#### [PASSAGE SHOWN]
Some insights into SLOG/ZIL with ZFS on FreeNAS

James Snell · Nov 5, 2013

cyberjock said:
Technically, you did. But it won't be the first time someone has made that exact mistake. And I promise you it won't be the last surely within a week someone else won't want to read and search and post this exact same question all over again.

I hear the pain in your words Cyberjock. There are deep wounds there. The thing is, I did want to and did read. I was not confident my grasp was on par. What would be nice is if I could now remove my comments in some way so not to distract from the original post. It sort of touches on a design flaw in discussion forums.

cyberjock · Nov 5, 2013

I think its better to leave them there. Hopefully someone else will learn from your mistake. Isn't that what the forums are all about?

jgreco · Nov 6, 2013

James Snell said:
I read the whole thing carefully several times and then later caught myself calling my SLOG a ZIL, just like you said is commonly done on these forums.

No, the problem is the other way around. You always have a ZIL. But people often refer to their SLOG devices as a ZIL. So then they get confused when you talk about the ZIL, because they think "but I don't have one of those." (They do, it's just part of the pool and therefore slow.) Or you discuss modifying the behaviour of the ZIL, and they go "but I don't have one." etc. A SLOG device *is* "a ZIL" - just a (hopefully) much faster one.

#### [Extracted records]
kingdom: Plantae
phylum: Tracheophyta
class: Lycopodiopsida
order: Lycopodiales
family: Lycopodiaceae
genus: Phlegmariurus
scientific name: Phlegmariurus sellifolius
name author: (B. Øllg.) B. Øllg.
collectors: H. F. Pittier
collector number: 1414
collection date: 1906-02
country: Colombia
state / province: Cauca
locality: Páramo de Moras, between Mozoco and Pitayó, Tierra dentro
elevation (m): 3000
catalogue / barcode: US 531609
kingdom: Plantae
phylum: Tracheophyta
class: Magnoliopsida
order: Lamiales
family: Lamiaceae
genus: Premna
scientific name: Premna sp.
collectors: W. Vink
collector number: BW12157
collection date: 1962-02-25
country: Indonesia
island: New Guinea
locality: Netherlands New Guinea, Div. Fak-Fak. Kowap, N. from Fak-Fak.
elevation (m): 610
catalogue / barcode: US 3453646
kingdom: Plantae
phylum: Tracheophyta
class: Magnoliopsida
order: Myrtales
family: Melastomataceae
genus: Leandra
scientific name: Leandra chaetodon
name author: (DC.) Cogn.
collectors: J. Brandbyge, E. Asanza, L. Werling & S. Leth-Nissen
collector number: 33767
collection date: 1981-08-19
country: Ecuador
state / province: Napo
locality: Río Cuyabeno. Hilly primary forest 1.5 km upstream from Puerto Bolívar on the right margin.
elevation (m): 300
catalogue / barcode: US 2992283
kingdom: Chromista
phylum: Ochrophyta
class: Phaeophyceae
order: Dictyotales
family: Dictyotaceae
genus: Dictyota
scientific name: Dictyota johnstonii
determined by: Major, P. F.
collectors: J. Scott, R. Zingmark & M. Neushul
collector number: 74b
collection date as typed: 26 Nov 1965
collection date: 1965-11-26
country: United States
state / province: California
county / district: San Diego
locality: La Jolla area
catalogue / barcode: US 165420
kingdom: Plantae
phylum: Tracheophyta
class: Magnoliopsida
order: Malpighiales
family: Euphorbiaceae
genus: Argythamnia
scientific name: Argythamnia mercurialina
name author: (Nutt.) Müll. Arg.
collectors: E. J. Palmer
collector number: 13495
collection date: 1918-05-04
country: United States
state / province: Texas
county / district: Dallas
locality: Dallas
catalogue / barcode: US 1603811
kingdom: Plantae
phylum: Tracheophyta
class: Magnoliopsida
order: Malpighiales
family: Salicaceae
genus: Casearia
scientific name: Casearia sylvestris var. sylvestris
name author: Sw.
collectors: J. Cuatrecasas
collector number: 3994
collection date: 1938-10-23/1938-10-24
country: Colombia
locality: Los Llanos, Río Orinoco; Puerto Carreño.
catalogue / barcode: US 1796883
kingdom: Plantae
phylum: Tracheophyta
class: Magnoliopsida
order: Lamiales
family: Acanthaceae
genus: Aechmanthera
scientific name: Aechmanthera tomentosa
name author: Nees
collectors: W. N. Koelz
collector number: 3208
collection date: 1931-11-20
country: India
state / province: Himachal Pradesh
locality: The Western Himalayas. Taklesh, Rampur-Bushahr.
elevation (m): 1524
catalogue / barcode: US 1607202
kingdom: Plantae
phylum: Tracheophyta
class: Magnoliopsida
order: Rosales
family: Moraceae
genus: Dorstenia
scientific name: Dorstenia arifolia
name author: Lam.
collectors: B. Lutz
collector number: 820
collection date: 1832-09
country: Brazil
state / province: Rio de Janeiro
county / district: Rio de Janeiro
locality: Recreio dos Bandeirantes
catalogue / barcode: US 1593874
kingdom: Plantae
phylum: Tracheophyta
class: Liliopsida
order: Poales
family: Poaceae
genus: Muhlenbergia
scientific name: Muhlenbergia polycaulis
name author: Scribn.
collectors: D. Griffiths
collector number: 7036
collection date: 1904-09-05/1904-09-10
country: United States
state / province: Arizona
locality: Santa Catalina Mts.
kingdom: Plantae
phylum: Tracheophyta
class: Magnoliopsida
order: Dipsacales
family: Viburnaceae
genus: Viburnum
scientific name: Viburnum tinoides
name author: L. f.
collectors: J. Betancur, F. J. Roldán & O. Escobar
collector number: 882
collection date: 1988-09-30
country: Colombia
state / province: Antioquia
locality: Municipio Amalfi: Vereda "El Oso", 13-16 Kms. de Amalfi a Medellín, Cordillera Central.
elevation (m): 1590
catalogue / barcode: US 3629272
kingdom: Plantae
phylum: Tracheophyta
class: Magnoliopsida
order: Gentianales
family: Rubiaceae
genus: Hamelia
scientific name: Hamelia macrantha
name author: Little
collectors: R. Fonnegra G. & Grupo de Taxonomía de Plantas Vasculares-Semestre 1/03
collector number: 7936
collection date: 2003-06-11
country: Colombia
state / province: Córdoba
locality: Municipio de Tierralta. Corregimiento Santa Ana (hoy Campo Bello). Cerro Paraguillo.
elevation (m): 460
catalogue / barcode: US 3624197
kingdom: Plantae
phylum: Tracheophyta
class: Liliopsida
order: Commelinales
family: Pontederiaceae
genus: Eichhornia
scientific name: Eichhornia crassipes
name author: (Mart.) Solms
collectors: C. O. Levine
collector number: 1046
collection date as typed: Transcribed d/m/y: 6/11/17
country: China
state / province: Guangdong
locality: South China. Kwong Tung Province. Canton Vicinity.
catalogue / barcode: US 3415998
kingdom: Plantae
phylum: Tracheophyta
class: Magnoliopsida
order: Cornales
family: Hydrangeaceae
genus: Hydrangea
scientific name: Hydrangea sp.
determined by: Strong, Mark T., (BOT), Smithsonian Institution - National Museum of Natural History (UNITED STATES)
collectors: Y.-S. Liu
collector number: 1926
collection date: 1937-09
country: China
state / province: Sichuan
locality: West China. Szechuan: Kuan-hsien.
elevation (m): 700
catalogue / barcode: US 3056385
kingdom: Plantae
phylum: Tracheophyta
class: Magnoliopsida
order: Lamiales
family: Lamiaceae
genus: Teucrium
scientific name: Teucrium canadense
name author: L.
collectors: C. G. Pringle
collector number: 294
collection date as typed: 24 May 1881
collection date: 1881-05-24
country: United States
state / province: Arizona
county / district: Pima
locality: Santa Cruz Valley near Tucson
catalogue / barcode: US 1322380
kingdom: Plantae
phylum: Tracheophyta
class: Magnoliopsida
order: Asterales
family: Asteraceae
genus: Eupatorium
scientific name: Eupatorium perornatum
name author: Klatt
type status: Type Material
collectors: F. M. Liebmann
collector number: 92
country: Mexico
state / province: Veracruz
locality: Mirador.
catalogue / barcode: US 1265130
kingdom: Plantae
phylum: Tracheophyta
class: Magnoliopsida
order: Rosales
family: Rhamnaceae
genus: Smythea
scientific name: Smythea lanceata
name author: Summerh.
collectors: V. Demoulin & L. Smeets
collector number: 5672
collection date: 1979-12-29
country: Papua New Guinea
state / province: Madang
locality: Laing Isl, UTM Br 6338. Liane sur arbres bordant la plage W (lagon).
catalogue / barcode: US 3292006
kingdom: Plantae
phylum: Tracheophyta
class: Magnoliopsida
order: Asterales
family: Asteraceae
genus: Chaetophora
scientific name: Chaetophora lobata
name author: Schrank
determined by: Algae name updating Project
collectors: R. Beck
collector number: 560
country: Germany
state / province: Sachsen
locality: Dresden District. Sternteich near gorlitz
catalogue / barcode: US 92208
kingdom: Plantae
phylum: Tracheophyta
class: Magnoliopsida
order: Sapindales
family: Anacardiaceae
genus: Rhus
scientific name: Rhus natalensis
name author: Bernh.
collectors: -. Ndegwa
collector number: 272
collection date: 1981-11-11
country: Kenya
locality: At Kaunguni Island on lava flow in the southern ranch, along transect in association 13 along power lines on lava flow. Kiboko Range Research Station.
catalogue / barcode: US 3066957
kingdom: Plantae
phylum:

#### [OBJECTIVE]
Give a two-sentence summary of the forum thread on SLOG and ZIL.

#### [RESPONSE]
James Snell admits he caught himself calling his SLOG a ZIL and wishes he could remove his comments, while cyberjock thinks they should stay so others can learn from the mistake. jgreco explains that you always have a ZIL, which is slow when it is part of the pool, and that a SLOG device is a ZIL that is hopefully much faster.